Khan – who was introduced by Board of Deputies President Marie van der Zyl – told an estimated crowd of more than 3,500: “As mayor of London I’m so proud to see the menorah in Trafalgar Square. I am here to thank you for the contribution you make to making this the greatest city in the world.”
Saying the Chanukah story is as relevant today as it was 2,000 years ago, he stressed the need for Jews to be vigilant and other on other communities to show solidarity. “I want the world to know this Muslim mayor of London is proud to stand with the Jewish community,” he added.
Introduced by GPG co-founder Mikhail Fridman, the Chief Rabbi addressed the crowds before a countdown to the lighting.
He said: “We are proud of our synagogues, children, welfare organisations, charitable giving and, standing here in Trafalgar Square, we are proud to be citizens of this great city and proud to be British.”
To huge applause, he added: “We are proud of Israel and proud to be Zionists.”
Compered by comedian Rachel Creeger, revellers partied to the sounds of the Solomon Brothers and Kedma Band with Rabbi Belmont shul’s Marc Levene.
The event was again media partnered by Jewish News.
Among the other speakers were Israeli Ambassador Mark Regev and MP Luciana Berger.
The latter – who has been widely praised for fighting antisemitism in Labour – spoke about the power of resistance in the Chanukah story.
“It would have been easier for the Jews to submit to Greek authority, to give up their independence, laws and religion,” she said. “But they stood firm.
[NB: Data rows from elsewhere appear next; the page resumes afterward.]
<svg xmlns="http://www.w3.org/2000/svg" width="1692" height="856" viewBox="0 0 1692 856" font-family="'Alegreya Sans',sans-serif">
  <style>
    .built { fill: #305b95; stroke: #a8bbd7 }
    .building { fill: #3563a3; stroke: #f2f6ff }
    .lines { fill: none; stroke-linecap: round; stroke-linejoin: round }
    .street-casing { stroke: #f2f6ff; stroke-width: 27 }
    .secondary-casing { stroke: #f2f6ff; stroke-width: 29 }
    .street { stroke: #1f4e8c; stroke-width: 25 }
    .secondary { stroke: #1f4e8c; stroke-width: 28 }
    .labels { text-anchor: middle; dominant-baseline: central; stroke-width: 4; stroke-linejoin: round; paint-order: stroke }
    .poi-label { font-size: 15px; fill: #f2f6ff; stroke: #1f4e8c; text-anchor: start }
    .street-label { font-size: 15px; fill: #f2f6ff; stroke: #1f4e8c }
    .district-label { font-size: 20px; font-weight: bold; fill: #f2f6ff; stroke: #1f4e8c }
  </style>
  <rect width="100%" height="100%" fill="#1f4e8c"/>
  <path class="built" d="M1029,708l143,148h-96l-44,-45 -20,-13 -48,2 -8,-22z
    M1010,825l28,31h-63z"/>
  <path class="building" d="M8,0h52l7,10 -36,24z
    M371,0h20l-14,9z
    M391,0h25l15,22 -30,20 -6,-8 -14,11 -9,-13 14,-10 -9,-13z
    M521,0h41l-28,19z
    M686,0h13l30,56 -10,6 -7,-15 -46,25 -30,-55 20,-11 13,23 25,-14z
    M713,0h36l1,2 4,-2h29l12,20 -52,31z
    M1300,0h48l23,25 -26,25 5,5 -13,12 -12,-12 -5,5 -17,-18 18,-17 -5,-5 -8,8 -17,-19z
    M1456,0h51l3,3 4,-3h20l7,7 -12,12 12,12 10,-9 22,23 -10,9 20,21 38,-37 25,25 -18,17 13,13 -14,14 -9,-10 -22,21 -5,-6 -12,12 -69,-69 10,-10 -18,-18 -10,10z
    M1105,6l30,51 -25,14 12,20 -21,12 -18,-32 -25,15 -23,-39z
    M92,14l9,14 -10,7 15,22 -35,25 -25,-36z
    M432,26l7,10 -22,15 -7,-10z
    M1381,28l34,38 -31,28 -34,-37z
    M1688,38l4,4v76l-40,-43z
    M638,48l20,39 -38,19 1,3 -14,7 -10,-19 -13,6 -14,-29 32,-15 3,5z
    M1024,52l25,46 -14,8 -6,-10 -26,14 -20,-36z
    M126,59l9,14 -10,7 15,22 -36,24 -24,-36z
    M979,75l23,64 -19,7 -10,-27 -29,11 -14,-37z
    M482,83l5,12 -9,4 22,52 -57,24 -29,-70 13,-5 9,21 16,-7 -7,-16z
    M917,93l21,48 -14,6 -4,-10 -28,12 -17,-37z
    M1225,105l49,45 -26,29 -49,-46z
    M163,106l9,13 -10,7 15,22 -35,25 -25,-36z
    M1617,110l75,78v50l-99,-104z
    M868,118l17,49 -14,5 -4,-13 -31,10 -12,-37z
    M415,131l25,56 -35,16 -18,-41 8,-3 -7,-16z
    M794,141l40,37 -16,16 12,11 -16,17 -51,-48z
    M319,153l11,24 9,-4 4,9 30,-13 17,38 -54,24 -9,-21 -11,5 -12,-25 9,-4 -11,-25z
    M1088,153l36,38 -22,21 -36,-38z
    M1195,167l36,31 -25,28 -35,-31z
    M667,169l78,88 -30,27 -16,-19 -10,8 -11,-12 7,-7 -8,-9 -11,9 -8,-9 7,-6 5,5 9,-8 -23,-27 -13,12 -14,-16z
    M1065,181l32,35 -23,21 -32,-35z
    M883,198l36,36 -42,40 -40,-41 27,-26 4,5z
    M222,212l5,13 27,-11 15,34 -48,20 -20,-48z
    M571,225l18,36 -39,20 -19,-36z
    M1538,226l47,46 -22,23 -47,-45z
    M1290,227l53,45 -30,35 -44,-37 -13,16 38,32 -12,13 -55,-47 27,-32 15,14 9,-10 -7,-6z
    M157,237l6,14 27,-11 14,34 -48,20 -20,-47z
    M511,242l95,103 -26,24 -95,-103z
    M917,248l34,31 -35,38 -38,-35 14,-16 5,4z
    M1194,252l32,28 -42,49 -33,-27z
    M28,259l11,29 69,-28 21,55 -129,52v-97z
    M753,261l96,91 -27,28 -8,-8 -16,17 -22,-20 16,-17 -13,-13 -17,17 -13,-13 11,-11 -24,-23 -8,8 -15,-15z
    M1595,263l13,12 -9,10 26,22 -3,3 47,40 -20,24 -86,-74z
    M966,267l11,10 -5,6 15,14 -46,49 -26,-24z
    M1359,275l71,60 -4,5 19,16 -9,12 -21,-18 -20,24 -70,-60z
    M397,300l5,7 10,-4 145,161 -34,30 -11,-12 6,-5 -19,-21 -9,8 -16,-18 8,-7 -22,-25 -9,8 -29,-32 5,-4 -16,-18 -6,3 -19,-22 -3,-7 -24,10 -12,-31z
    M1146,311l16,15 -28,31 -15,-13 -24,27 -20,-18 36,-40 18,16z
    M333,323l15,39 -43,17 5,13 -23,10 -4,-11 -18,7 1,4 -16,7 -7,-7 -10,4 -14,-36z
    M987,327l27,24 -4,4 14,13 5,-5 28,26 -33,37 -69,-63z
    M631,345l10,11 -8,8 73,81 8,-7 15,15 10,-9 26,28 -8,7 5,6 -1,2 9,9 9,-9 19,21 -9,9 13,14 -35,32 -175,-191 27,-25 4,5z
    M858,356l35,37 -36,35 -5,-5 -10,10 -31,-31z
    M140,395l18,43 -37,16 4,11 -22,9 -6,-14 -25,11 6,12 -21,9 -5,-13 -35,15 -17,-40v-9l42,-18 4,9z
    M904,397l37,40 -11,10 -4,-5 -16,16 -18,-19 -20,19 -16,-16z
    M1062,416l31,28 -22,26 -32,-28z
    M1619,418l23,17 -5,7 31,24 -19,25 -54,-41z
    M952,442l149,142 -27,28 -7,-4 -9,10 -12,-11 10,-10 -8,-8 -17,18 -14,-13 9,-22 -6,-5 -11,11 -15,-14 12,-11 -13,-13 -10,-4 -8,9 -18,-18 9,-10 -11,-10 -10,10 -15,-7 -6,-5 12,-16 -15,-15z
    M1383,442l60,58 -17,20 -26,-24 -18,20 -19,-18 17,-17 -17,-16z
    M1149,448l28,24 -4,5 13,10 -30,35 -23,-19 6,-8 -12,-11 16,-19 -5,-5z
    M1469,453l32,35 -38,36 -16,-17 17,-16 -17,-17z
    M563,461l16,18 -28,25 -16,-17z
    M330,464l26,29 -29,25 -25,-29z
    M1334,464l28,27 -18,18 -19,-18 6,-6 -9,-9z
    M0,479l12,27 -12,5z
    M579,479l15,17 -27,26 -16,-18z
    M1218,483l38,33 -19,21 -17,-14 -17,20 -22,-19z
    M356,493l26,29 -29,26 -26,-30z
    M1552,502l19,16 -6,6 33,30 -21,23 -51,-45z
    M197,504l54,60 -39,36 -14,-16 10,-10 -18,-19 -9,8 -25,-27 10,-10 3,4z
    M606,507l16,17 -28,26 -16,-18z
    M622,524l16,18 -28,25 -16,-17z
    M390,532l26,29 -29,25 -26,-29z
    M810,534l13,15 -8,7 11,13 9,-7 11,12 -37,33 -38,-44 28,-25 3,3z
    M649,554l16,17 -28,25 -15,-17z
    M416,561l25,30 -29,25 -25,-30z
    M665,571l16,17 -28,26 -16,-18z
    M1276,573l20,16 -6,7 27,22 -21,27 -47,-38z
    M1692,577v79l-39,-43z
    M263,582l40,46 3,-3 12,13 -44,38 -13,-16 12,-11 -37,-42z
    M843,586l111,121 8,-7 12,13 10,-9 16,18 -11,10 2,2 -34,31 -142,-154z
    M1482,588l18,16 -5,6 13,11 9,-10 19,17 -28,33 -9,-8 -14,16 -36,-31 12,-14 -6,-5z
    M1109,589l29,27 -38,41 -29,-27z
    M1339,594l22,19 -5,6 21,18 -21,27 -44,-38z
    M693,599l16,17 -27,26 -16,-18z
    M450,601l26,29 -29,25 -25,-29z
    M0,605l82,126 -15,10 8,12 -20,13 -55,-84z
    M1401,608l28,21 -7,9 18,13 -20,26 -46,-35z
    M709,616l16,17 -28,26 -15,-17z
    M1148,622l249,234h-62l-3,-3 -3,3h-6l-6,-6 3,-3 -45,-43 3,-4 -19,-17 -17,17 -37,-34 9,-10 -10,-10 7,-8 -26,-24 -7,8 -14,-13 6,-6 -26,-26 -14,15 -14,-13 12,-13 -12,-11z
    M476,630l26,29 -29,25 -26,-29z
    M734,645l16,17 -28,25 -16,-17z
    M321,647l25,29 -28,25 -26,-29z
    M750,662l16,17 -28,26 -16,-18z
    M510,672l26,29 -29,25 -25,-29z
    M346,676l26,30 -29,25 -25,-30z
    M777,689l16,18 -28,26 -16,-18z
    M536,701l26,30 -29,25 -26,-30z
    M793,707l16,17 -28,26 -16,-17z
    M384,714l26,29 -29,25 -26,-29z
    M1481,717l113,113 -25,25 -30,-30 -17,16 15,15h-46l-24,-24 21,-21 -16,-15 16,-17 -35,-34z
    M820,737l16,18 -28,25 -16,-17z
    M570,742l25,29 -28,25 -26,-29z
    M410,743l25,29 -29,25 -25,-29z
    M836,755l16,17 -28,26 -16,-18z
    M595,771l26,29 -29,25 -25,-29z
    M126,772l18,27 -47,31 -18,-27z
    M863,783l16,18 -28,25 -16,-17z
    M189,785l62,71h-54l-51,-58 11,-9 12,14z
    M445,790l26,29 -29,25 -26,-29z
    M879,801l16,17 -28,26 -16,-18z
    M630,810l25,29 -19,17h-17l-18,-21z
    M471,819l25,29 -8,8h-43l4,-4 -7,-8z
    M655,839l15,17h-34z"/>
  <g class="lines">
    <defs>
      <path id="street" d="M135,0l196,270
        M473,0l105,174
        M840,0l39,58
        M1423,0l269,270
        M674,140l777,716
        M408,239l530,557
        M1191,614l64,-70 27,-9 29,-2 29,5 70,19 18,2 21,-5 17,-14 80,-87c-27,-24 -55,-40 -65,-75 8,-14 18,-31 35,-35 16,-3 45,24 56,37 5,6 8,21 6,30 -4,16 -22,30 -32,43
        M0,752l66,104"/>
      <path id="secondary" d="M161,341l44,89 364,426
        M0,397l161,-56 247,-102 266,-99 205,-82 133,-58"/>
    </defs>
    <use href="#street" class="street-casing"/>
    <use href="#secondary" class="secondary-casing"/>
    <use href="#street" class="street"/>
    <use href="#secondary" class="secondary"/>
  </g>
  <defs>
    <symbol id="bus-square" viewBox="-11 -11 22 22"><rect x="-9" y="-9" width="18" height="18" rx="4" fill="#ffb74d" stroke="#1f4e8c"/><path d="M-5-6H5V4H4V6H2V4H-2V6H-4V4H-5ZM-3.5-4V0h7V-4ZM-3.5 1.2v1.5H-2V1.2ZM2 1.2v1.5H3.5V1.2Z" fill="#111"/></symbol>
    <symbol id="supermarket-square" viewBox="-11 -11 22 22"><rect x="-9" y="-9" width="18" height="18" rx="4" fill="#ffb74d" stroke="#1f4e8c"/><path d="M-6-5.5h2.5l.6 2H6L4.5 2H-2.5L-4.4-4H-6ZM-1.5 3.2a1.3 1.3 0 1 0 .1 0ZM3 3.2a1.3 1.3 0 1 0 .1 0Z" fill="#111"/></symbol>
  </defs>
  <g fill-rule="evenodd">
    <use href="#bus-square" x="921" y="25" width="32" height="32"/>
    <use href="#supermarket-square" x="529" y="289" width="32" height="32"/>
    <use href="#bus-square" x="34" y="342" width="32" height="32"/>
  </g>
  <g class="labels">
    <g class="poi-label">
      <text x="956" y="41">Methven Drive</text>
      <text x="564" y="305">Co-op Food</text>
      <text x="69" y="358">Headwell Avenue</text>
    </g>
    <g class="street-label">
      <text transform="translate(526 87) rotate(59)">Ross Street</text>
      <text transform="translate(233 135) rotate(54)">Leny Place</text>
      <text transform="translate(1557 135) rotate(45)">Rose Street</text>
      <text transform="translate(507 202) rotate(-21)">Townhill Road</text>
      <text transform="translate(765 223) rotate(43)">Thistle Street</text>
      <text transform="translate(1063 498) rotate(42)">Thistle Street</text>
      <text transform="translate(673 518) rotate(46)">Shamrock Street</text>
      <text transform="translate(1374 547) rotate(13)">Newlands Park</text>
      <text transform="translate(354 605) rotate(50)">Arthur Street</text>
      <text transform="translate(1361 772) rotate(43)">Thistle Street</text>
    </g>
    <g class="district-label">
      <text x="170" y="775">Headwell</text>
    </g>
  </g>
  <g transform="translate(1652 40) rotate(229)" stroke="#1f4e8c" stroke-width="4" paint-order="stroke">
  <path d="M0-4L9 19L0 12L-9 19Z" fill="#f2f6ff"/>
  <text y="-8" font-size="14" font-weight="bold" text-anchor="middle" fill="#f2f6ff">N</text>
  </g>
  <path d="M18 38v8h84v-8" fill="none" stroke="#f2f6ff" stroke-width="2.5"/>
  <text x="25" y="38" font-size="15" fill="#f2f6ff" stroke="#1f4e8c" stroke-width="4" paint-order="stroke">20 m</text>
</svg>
“My message to everyone this Chanukah is stand up for freedom, stand side-by-dude with one another in solidarity and take a stand against the evils of our time – misogyny, racism, poverty and hate.”
Warning that the battle of the Maccabees was not yet over, she added: “There are still plenty who want to snuff out the Jewish community’s identity and rights. When people try to tear us down we will resist, just like the Maccabees, and the righteous men and women down the ages.”